Mariusz Latkowski

Personal information
- Nationality: Polish
- Born: 2 March 1982 (age 44) Warsaw, Poland
- Height: 1.80 m (5 ft 11 in)

Sport
- Sport: Bobsleigh Athletics
- Club: Śnieżka Karpacz

Medal record
Men's athletics
Representing Poland
European U20 Championships
| Silver medal – second place | 1999 Riga | 4 × 100 m relay |
| Bronze medal – third place | 2001 Grosseto | 4 × 100 m relay |

= Mariusz Latkowski =

Polish bobsledder

Mariusz Latkowski (born 2 March 1982) is a Polish bobsledder and sprinter.

As an athlete, he made his international championship debut at the 1999 World Youth Championships, reaching the semi-final of the 100 metres and not finishing the 4 × 100 metres relay.
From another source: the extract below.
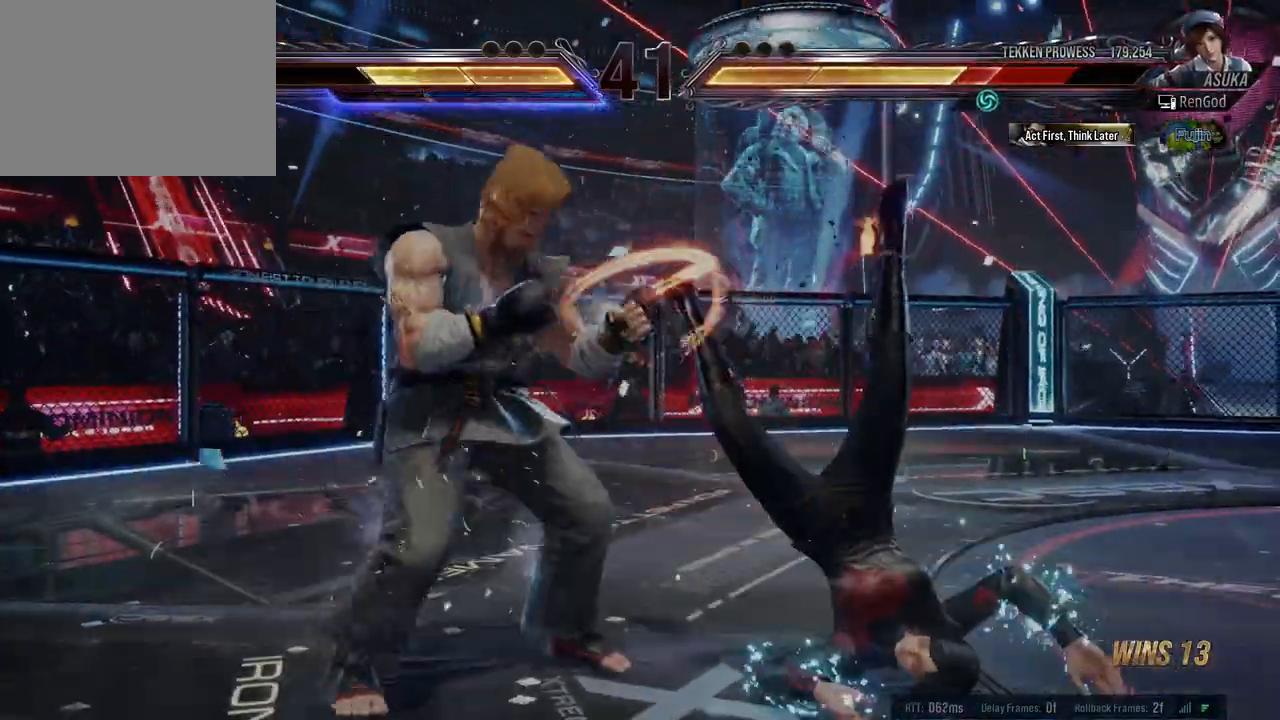
{"buttons": [], "left_stick": "right", "events": [[50, "X", "down"], [67, "A", "down"], [67, "B", "down"], [117, "Y", "down"], [183, "Y", "up"], [200, "A", "up"], [200, "B", "up"], [217, "X", "up"]]}
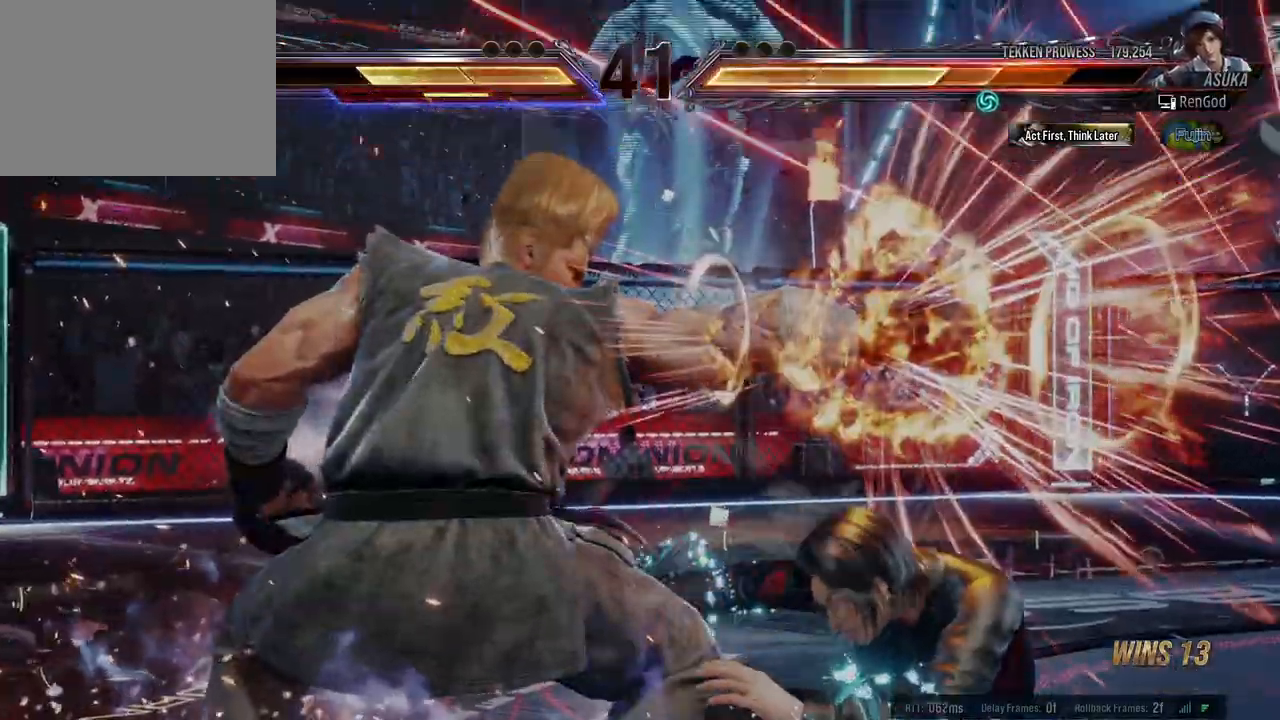
{"buttons": [], "left_stick": "right", "events": [[150, "A", "down"], [150, "B", "down"], [150, "X", "down"], [150, "Y", "down"], [350, "A", "up"], [350, "B", "up"], [350, "X", "up"], [350, "Y", "up"]]}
The next month he won a silver medal in the 4 × 100 m relay at the 1999 European Junior Championships. The Polish team again failed to finish the relay race at the 2000 World Junior Championships, and Latkowski was eliminated in the quarter-final of the 100 metres.

Having won two bronze medals at the 2000 Polish Junior Championships, Latkowski became Polish indoor junior champion in 2001 before taking silver and bronze at the 2001 Polish Junior Championships. At the 2001 European Junior Championships he won relay bronze and competed in the 100 metres. His lifetime bests were 10.57 in the 100 metres and 21.58	seconds in the 200 metres, both achieved in 2000.

He competed in the four man bobsleigh event at the 2006 Winter Olympics, where the Polish team finished 15th. At the 2006 Olympics, Latkowski defending the Italian organizing committee's accommodations for athletes amidst controversy over bland foods, saying, "I think the food is good, especially the Chinese food [...] But I'm sad there isn't a McDonalds here."